Mobile Phantomschmerzen

Nokia will wieder ein Smartphone bauen

Nokia stellt keine Gummistiefel mehr her, aber auch keine Mobilgeräte. Was bleibt? Eine legendäre Marke, die über eine Reaktivierung nachdenkt.

Von links nach rechts:Nokia 638 (1996), Nokia 2160 EFR (1996), Nokia 5160 (1998), Nokia 6070 (2006)

Für eine historische Sekunde war Nokia das Synonym für Mobiltelefon. Eine Zeitlang galt: Kein Nokia, kein richtiges Handy. Alle anderen Hersteller waren bloße Nachahmer, die dem Weltmarktführer aus Finnland hinterher hechelten. Dieses Nokia existiert nicht mehr.

Stattdessen ist das finnische Unternehmen ein Telekommunikationsausrüster, der keine Endgeräte mehr produziert und der seinen Kartendienst Here verkaufen will. Kurz: Der ehemalige Marktführer ist vom B2C-Markt verschwunden. Zwar wird Nokia nach der Fusion mit Alcatel-Lucent zu den großen B2B-Anbietern gehören, aber es ist eben „nur“ Netzwerkelektronik - das klingt nicht hip.

Komplizierte Rückkehr in den Markt

Das klingt sogar so schlecht, dass die mobile Szene vor allem in Europa Phantomschmerzen empfindet. Denn anders lassen sich die zahlreichen Spekulationen über die Rückkehr von Nokia auf den Smartphone-Markt nicht erklären. Klar, Nokia ist eine Marke, auf die vor allem die Europäer ungerne verzichten wollen, schließlich gibt es ja kaum noch relevante ICT-Unternehmen auf dem Kontinent.

Die ersten Dementis vor ein paar Monaten klangen eher schwach.
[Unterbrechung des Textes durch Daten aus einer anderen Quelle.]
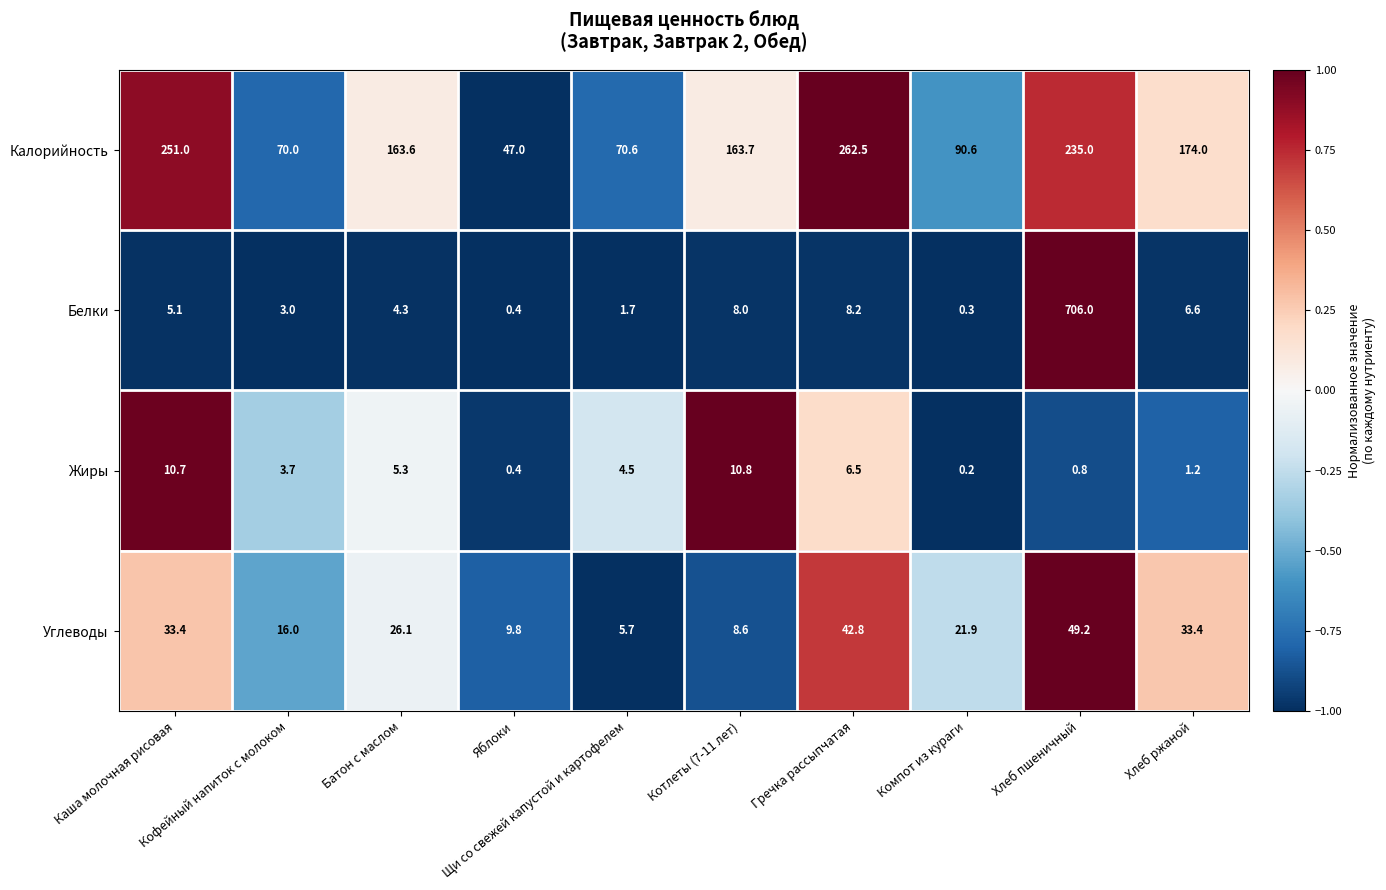

List the series in order of their peak value, highest first.

Белки, Калорийность, Углеводы, Жиры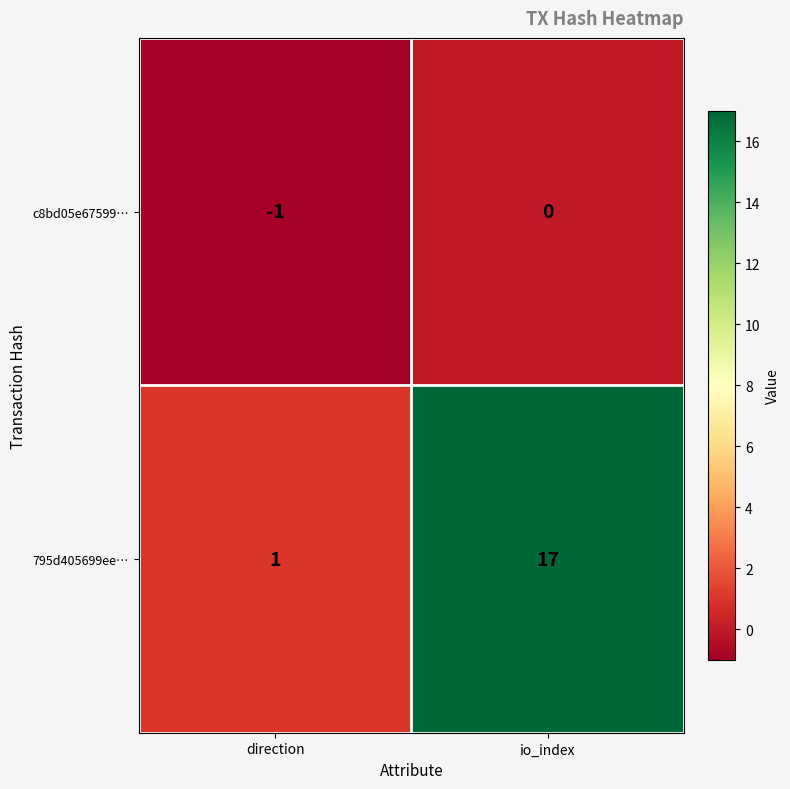

Which series changed the most between direction and io_index?

795d405699ee…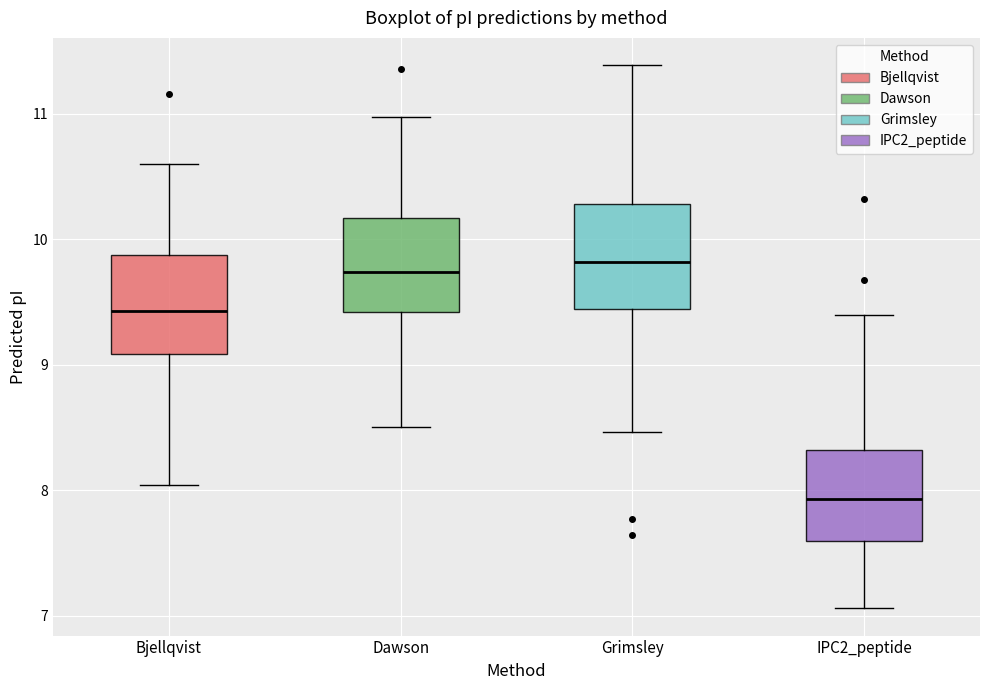

Where does the lower whisker of the box for Grimsley end on the y-axis? The values are not printed on the chart, so give them approximately, as read against the axis.

8.5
Trotzdem ließ sich das kleine Flämmchen in der Gerüchteküche nicht mehr austreten. Von heute aus gesehen sind solche Mutmaßungen auch eher schlecht, denn eine Rückkehr in das alte Business sollte Nokia besser im Stillen planen, denn Vorschusslorbeeren wären Gift für den erneuten Markteintritt.

Kurz und gut: Nokia will wieder zurück in den Smartphone-Markt, kann dies aber erst im letzten Quartal des nächsten Jahres machen, weil es durch den Verkauf der Gerätesparte an Microsoft noch eine Zeit vertraglich gebunden ist: Konkurrenzausschluss.

In einer Pressemitteilung erklärt Robert Morlino, der Pressesprecher von Nokia Technologies, ausführlich, wie sich Nokia die Rückkehr in den Smartphone-Markt vorstellt. „Es ist kompliziert“, meint er zu Beginn. Denn Nokia hat durch den Verkauf an Microsoft weder Kapazitäten im Bereich der Herstellung, noch des Marketings und auch nicht des Vertriebs.

Lizenzierung der Marke an einen Partner

Das finnische Unternehmen muss also einen anderen Weg gehen, den der Lizenzierung des Markennamens an einen Hersteller. Im Moment ist Nokia wohl dabei, einen Partner zu suchen, der für Herstellung, Vertrieb, Marketing und den Kunden-Support zuständig ist.

Sobald ein solcher Partner gefunden ist, will Nokia an das technische und optische Design eines entsprechenden Gerätes gehen, sodass es zur Marke Nokia passt. So ist das Unternehmen bereits im Tablet-Markt vorgegangen, der nicht unter den Konkurrenzausschluss fällt.

Allerdings ist das solide wirkende Nokia N1 mit Android 5.0 und dem hauseigenen Z Launcher lediglich in den beiden chinesischen Märkten erschienen. Das zukünftige Nokia-Smartphone wird sicher ein aktuelles Android erhalten und ebenfalls mit dem Z Launcher ausgerüstet.

Darüber hinaus muss es wirklich gut sein, um als echtes Nokia-Smartphone zu gelten. Die alten Fans der Marke unken schon, dass es lediglich darum gehen könnte, die letzten Euro-Tropfen aus der Zitrone heraus zu pressen. Das wäre sicherlich der endgültige Tod des Nokia-Brands. Doch die Strategie kann auch aufgehen und zu einer Revitalisierung der Marke führen.

Denn mit Auftragsfertigung arbeiten ohnehin die meisten Smartphone-Hersteller, lediglich Entwicklung, Marketing und Vertrieb sind normalerweise noch mit der eigentlichen Marke verknüpft. Das beste Beispiel ist Apple, das neben der Entwicklung der Geräte lediglich zwei Hauptaufgaben hat: Fertigungsaufträge verteilen und Geld einsammeln.